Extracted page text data
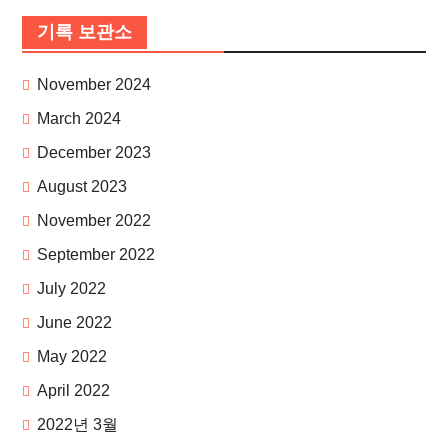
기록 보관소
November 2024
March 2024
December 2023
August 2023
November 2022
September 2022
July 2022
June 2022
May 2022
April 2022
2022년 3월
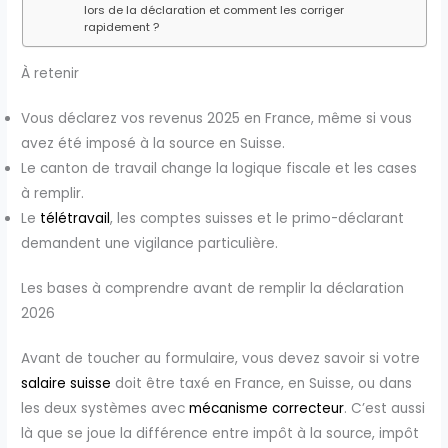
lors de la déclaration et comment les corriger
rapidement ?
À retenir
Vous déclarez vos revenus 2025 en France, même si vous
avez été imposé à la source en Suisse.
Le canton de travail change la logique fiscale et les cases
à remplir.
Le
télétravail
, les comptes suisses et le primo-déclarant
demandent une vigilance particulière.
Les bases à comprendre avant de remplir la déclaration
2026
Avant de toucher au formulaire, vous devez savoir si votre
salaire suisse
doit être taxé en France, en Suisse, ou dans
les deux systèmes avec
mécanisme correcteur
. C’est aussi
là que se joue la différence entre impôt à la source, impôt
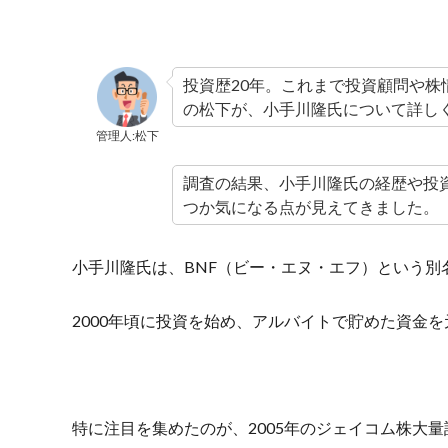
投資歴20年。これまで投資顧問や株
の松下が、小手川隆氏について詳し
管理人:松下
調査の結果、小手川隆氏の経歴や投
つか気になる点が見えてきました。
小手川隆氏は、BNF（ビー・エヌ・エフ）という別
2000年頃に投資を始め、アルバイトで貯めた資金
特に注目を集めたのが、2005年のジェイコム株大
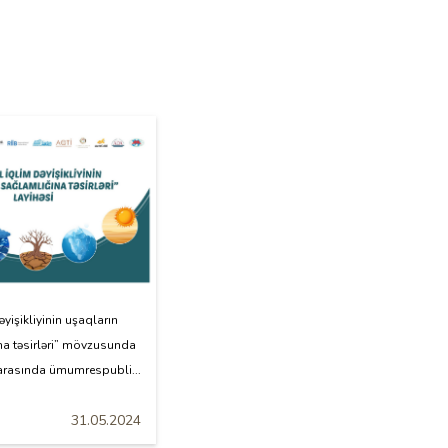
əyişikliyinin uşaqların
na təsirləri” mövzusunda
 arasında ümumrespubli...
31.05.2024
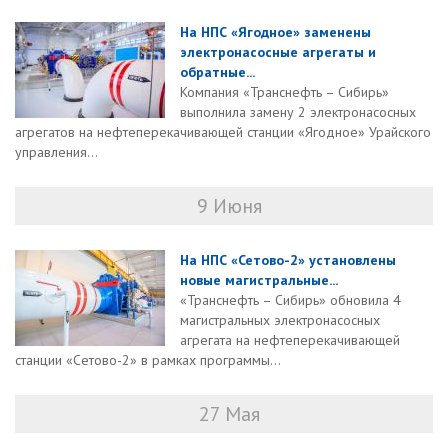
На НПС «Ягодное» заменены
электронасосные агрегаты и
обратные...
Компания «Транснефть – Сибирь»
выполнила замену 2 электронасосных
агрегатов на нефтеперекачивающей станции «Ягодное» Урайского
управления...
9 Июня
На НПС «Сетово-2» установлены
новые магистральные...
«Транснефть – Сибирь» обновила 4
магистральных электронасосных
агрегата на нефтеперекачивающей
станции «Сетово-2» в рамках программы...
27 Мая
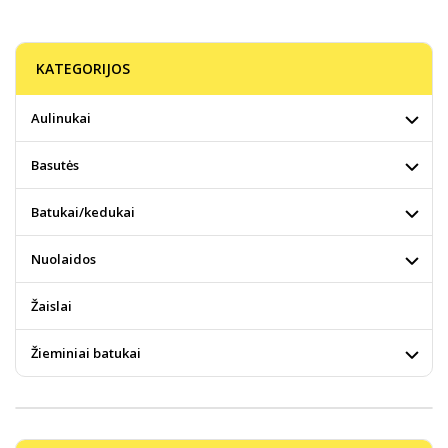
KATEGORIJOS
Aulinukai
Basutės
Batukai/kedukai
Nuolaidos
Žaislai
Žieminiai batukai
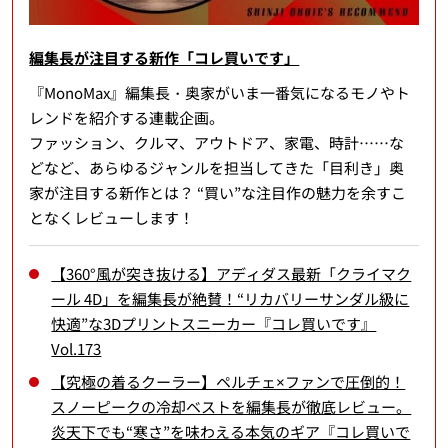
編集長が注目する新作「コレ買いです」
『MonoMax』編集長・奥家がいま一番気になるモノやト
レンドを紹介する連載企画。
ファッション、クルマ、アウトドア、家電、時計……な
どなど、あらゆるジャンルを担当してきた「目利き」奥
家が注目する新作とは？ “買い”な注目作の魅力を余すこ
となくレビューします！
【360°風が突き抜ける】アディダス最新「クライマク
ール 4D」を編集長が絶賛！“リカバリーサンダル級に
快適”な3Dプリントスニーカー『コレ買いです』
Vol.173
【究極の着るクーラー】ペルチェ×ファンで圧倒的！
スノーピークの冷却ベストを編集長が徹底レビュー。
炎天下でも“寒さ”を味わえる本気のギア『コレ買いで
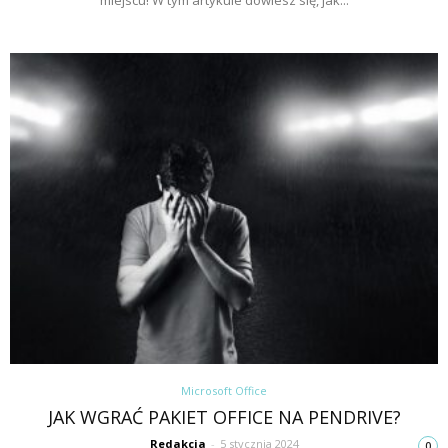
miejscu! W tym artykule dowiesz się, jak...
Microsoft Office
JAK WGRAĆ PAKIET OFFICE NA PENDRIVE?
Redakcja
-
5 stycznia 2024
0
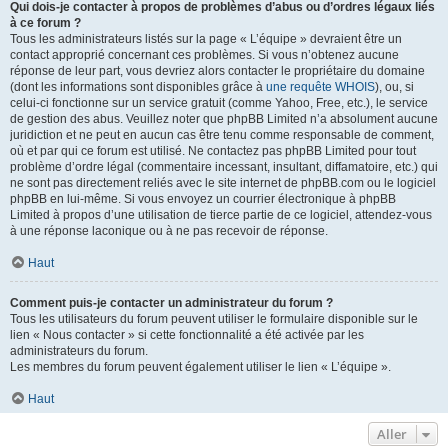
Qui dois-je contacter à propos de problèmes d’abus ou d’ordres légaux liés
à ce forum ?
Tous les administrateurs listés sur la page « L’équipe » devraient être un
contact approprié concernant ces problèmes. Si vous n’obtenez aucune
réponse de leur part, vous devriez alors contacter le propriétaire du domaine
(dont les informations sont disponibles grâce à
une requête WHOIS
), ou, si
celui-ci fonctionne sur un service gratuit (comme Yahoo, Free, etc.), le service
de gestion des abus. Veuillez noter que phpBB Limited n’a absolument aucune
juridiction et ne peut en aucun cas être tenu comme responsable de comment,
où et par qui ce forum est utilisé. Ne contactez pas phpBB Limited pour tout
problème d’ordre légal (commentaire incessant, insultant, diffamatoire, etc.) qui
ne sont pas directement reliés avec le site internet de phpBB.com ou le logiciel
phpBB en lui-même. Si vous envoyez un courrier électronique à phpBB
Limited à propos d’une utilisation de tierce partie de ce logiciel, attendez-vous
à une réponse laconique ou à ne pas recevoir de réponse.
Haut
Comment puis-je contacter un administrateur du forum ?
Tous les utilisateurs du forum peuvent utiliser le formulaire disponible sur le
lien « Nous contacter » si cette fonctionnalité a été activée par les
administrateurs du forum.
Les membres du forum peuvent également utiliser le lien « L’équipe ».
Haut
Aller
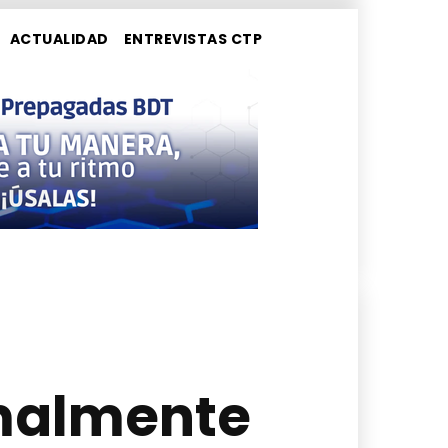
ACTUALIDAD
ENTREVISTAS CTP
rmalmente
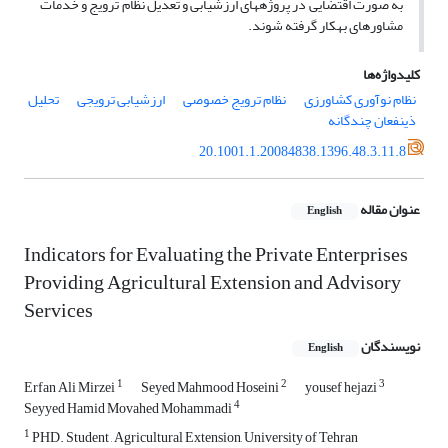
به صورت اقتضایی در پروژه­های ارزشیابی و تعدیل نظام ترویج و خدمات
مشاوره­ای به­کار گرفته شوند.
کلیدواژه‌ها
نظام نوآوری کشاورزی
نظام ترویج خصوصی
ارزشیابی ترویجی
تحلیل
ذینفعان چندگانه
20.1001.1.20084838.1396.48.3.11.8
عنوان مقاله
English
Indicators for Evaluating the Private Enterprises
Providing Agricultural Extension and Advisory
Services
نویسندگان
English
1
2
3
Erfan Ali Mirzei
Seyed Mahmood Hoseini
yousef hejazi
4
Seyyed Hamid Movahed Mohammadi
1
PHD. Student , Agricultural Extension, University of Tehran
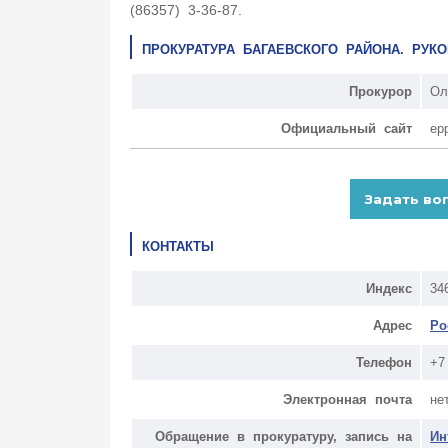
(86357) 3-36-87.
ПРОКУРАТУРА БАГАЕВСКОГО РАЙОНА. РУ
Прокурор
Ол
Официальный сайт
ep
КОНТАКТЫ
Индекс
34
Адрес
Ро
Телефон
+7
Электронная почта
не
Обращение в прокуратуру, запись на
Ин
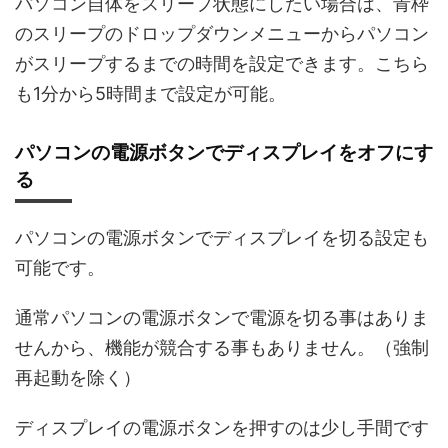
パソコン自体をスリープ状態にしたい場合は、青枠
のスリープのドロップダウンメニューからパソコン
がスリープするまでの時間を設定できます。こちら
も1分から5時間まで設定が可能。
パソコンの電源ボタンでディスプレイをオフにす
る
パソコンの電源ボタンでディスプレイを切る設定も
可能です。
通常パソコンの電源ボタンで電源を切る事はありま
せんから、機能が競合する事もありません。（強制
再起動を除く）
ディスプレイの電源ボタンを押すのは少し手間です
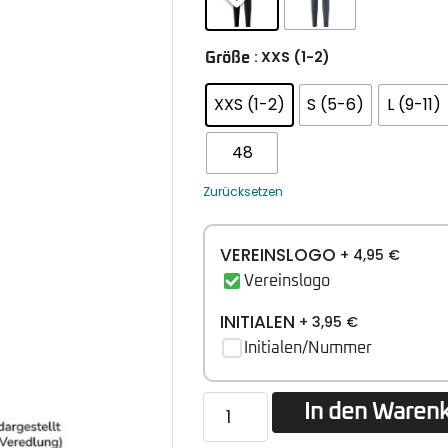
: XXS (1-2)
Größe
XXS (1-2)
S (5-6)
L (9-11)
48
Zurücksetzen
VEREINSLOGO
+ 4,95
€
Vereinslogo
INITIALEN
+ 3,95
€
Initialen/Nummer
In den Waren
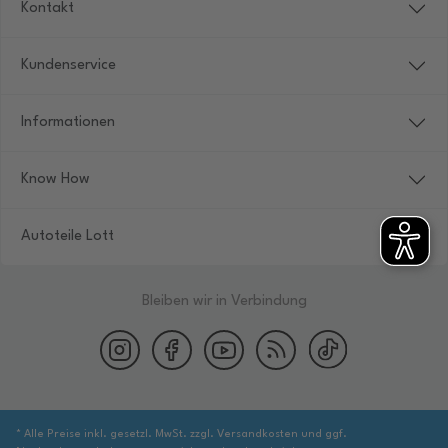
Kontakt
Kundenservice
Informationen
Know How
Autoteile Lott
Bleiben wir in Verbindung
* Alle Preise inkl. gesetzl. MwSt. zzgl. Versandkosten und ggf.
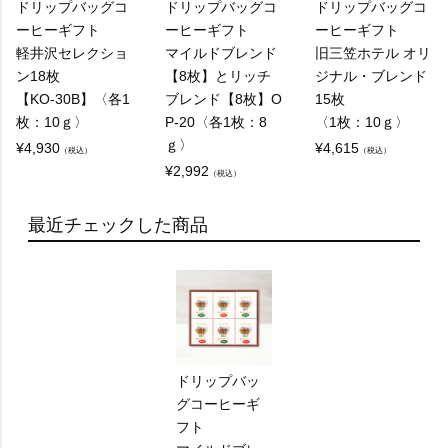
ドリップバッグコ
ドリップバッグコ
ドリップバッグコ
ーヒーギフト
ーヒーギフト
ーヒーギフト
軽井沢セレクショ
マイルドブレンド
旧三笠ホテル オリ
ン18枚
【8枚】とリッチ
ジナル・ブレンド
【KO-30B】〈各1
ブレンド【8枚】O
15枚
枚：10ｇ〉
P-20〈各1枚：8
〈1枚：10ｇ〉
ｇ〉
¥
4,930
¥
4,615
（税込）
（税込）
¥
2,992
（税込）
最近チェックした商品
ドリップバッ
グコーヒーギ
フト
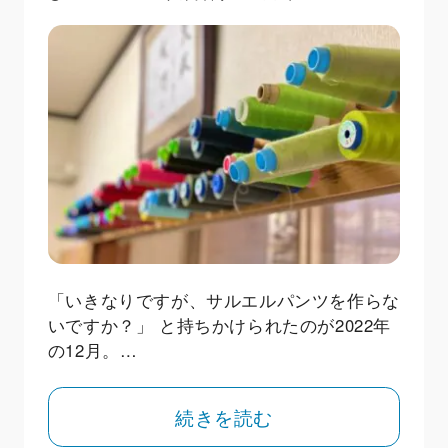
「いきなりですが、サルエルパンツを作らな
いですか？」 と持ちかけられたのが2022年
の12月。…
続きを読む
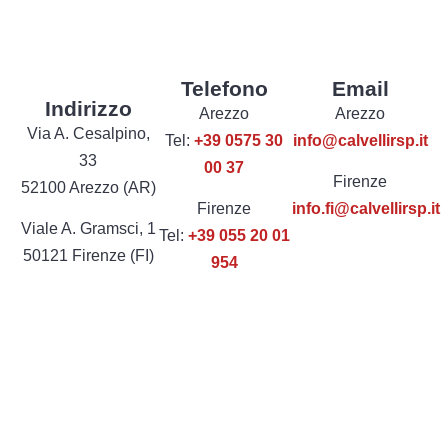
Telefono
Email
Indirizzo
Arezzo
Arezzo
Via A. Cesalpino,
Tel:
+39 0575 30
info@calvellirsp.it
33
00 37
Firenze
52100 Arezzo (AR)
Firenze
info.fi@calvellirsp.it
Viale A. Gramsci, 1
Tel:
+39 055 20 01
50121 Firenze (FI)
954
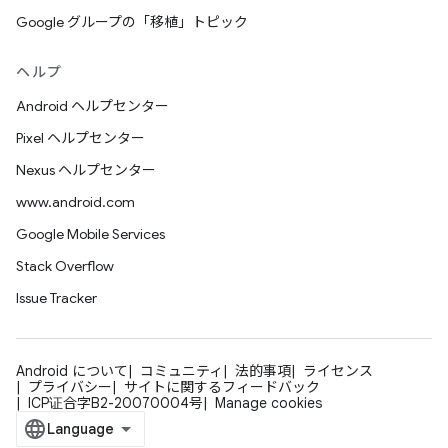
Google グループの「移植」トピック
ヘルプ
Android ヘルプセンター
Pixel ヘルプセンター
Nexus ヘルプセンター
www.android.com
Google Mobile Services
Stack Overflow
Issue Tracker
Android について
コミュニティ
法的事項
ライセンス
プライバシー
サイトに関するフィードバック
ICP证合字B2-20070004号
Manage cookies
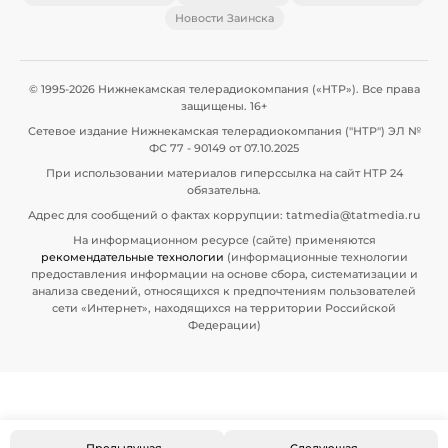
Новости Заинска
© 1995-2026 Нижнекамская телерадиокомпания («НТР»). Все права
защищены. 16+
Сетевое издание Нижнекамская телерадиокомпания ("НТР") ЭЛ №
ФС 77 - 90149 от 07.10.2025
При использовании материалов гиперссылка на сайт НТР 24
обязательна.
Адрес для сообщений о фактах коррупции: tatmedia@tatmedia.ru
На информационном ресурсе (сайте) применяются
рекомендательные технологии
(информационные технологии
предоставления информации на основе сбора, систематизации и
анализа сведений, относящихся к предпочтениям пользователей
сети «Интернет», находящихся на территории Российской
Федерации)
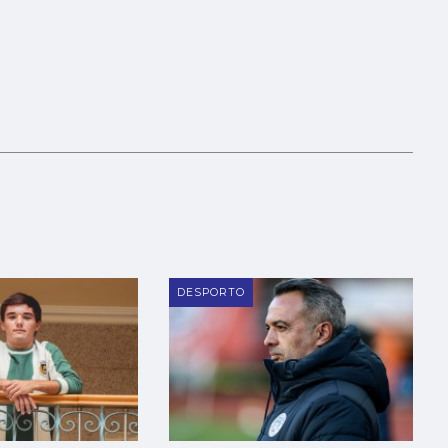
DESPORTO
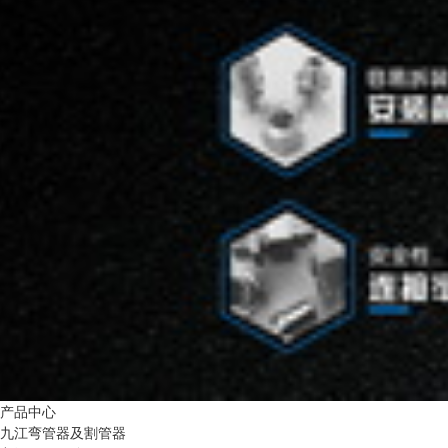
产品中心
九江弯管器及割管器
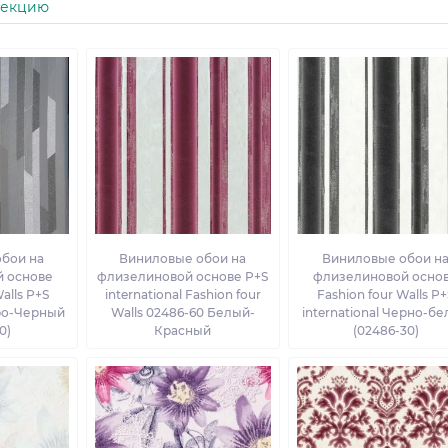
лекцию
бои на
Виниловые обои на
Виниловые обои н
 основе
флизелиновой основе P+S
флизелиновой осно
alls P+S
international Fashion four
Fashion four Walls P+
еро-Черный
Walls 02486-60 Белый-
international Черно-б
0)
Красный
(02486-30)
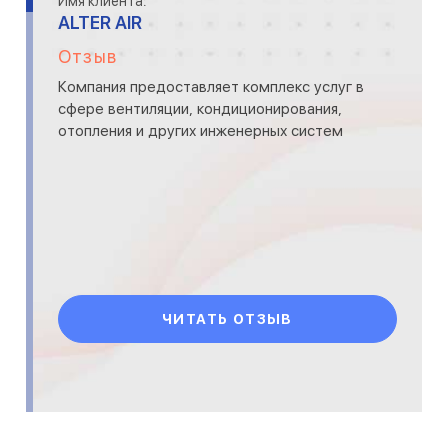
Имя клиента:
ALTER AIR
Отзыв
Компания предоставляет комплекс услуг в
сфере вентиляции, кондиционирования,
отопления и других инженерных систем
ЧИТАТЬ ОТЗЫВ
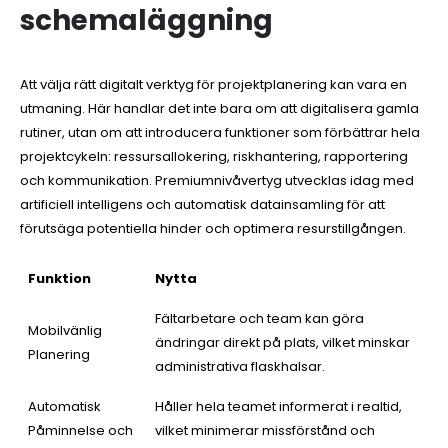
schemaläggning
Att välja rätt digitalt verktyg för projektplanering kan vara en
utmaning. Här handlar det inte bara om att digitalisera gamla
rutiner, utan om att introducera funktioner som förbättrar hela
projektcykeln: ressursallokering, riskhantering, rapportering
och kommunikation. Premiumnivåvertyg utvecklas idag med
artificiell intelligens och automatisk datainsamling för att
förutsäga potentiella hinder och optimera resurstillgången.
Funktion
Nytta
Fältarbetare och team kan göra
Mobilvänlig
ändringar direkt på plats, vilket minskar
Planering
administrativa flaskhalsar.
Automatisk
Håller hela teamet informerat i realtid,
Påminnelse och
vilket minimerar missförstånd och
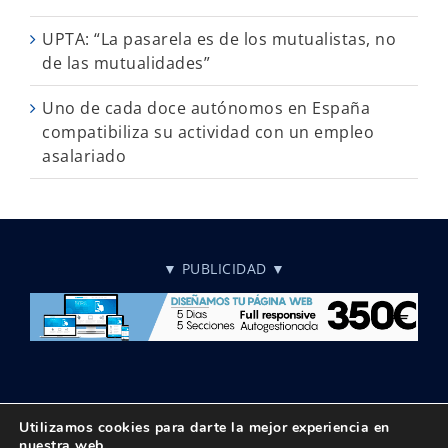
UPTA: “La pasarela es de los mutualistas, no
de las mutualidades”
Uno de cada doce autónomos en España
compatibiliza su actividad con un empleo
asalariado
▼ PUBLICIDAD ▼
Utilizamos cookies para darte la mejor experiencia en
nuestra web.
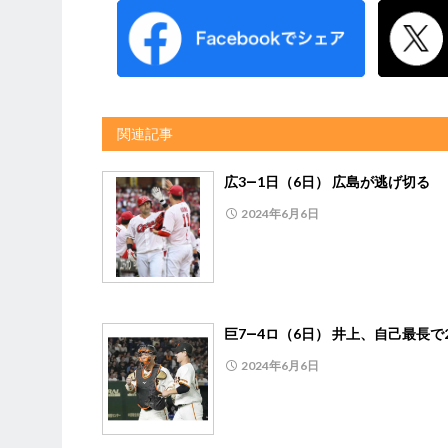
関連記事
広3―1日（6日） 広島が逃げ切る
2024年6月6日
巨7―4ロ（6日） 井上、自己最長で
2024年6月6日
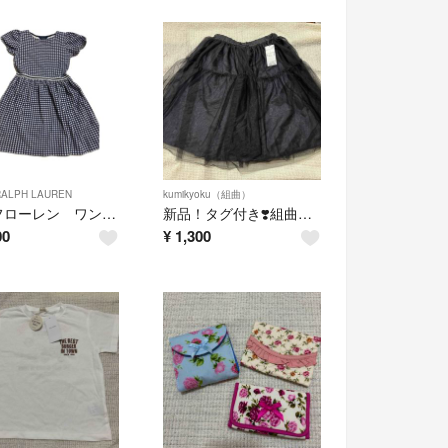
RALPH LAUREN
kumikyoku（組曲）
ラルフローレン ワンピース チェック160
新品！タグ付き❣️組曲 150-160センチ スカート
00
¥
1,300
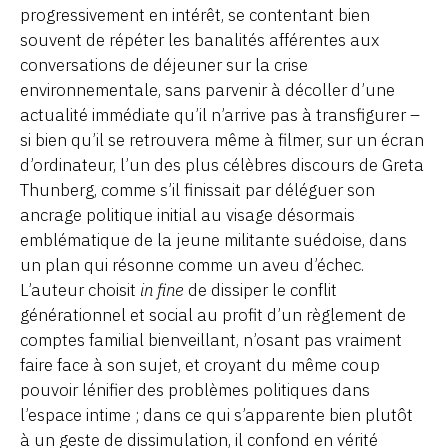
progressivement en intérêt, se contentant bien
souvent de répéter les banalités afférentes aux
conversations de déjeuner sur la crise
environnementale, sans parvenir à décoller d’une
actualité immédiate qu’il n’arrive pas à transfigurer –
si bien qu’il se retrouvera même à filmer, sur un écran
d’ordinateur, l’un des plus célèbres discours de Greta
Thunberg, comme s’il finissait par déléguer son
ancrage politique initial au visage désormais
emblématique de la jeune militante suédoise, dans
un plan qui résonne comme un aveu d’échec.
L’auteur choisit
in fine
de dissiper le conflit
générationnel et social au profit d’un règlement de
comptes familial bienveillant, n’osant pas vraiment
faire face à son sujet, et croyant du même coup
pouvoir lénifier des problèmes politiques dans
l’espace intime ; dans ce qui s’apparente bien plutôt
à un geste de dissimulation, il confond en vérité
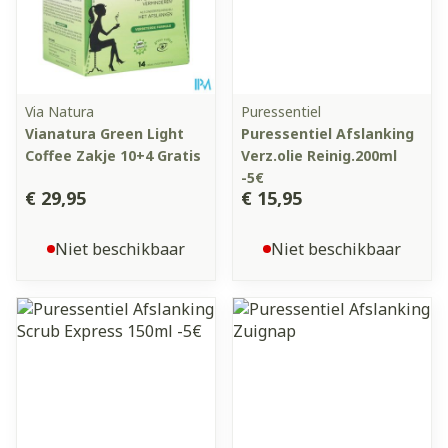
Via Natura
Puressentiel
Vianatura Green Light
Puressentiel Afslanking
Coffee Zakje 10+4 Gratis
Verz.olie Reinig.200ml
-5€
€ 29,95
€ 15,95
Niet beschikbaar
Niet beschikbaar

What the task asks: Return every line above in which the string "нефтеперекачивающей" occurs.

Output of the task:
агрегатов на нефтеперекачивающей станции «Ягодное» Урайского
агрегата на нефтеперекачивающей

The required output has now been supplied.